Variations temporelles de la prévalence
L’existence d’une tendance temporelle à l’augmentation de la prévalence des fentes orales est très contreversée. Les tendances apparentes peuvent être dues à des meilleurs diagnostics, des processus d’enregistrement plus performants, une mortalité néonatale décroissante, un accroissement du nombre de tératogènes environnementaux… Les meilleures données sur lesquelles nous pouvons baser notre jugement d’une tendance croissante ou décroissante de la prévalence des fentes orales dans le temps, sont les registres qui requièrent des critères et des infrastructures relativement constants dans le temps sur une population géographique définie.Le registre du Danemark, qui intègre un des systèmes d’enregistrement des enfants atteints les plus exhaustifs (depuis 1936) et des procédures rigoureuses d’évaluation, rapporte tout d’abord une augmentation légère de la prévalence des fentes orales jusqu’en 1961, puis des prévalences constantes sur la période de 1962 à 1987, avec environ 1.4 FL/P et 0.8 FP pour 1000 naissances (Christensen 1999a).

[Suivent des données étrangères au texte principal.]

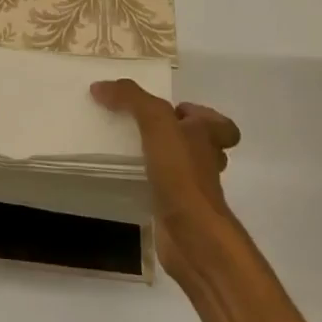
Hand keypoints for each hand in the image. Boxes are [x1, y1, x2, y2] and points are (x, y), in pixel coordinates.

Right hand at [91, 79, 240, 277]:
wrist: (192, 236)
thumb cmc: (182, 174)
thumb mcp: (156, 123)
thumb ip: (131, 99)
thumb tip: (100, 86)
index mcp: (208, 138)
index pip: (221, 125)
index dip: (203, 116)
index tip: (173, 112)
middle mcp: (205, 162)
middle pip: (199, 145)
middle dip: (174, 137)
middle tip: (141, 129)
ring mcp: (193, 190)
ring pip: (180, 168)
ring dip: (159, 160)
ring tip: (126, 151)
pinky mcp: (176, 211)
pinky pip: (162, 191)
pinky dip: (147, 185)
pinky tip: (124, 180)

Une mise à jour récente du registre a permis d’inclure toutes les naissances vivantes du Danemark de 1988 à 2001. Les nouvelles données du registre ne rapportent aucune tendance à la diminution ou à l’augmentation sur cette période de la prévalence des fentes orales non syndromiques (malgré une baisse de la consommation maternelle de tabac pendant la grossesse sur cette période et des recommandations de suppléments vitaminiques en acide folique depuis 1997 au Danemark, Bille et al. 2005b).A partir de registres européens de malformations congénitales, le réseau EUROCAT (EUropean Registry Of Congenital Anomalies and Twins) n’observe pas de tendance globale en Europe en faveur d’un accroissement ou d’une diminution des prévalences de FL/P ou de FP sur la période de 1980 à 2003 (Données de prévalence disponibles sur http://www.eurocat.ulster.ac.uk/).

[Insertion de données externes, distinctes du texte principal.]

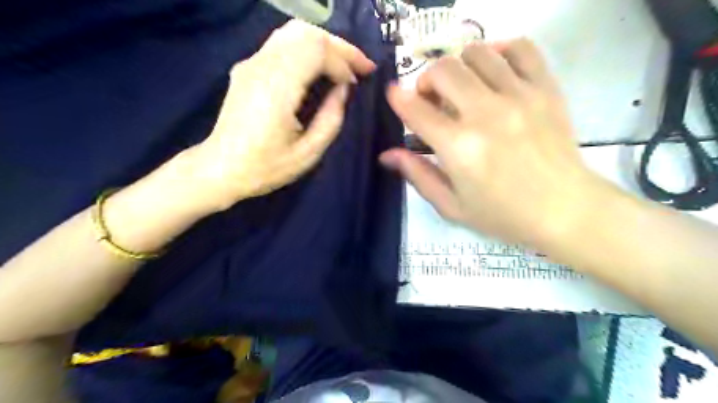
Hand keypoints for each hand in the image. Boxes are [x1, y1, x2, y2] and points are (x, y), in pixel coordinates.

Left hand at [194, 19, 376, 209]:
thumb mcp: (308, 153)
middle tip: (361, 66)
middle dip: (339, 46)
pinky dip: (308, 49)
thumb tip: (343, 89)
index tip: (356, 83)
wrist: (220, 169)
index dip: (342, 62)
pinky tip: (319, 68)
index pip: (315, 50)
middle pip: (306, 33)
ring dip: (324, 44)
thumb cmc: (266, 167)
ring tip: (344, 65)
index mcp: (276, 88)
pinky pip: (282, 44)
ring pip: (293, 33)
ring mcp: (251, 63)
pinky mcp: (247, 68)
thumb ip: (331, 118)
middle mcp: (261, 67)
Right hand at [378, 40, 607, 246]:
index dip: (398, 99)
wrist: (565, 211)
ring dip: (459, 67)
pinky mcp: (545, 89)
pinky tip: (495, 71)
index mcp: (458, 147)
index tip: (395, 97)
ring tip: (463, 88)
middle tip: (432, 100)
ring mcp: (518, 96)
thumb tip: (388, 154)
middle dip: (427, 80)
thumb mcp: (452, 206)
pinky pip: (521, 48)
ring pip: (477, 52)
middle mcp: (485, 114)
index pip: (415, 108)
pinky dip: (500, 51)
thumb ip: (418, 175)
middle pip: (443, 70)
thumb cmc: (503, 215)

Variations géographiques de la prévalence
En France, trois systèmes d’enregistrement de malformations congénitales sont disponibles :
1- le registre Centre-Est qui a débuté en 1973 et s’étend aujourd’hui aux régions Rhône-Alpes et Auvergne (environ 90 000 naissances annuelles).
2- un programme à Paris initié en 1975 couvrant les maternités parisiennes (38 500 naissances annuelles)

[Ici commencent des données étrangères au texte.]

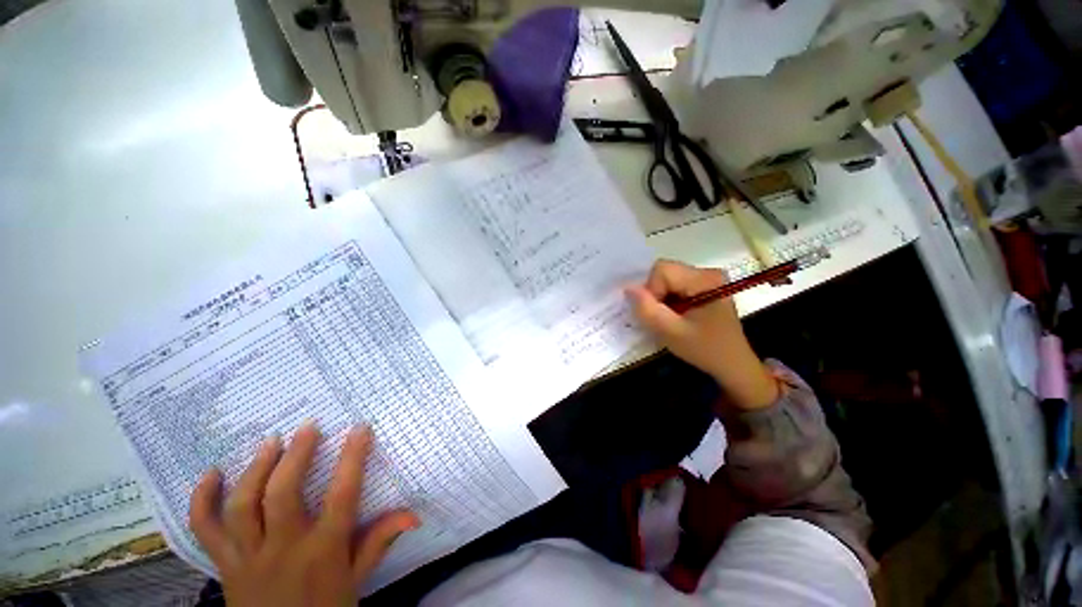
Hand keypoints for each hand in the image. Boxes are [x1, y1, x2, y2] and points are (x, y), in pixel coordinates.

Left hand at [190, 424, 418, 606]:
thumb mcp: (357, 581)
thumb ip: (380, 542)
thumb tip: (414, 513)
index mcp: (324, 551)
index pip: (342, 495)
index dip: (353, 458)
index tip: (360, 428)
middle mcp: (284, 549)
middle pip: (283, 494)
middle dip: (296, 455)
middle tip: (307, 427)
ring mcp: (249, 557)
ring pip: (244, 506)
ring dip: (256, 469)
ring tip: (270, 442)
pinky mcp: (225, 565)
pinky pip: (206, 530)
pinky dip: (203, 500)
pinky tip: (211, 474)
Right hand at [626, 260, 777, 408]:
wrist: (732, 365)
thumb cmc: (705, 350)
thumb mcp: (671, 333)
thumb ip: (648, 310)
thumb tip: (627, 288)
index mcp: (705, 279)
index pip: (662, 270)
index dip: (651, 291)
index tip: (659, 315)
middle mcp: (707, 272)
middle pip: (664, 272)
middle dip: (656, 295)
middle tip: (663, 318)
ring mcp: (706, 278)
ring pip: (666, 279)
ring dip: (660, 299)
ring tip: (670, 318)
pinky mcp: (703, 286)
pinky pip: (673, 285)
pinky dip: (667, 300)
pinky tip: (675, 315)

3- un registre sur la région autour de Strasbourg (limitée au département du Bas-Rhin), débutant en 1979 (13 500 naissances annuelles).
Ces trois registres sont membres du système d’enregistrement d’EUROCAT. Les prévalences de FL/P et de FP mesurées dans ces registres sont présentées dans le Tableau 1. Aucune tendance temporelle n’est observée sur la période de 1987 à 2001. En revanche, des disparités régionales en France sont constatées, particulièrement importantes pour la prévalence des FL/P (de 6.3 à 10.7 FL/P pour 10 000 naissances entre 1997 et 2001).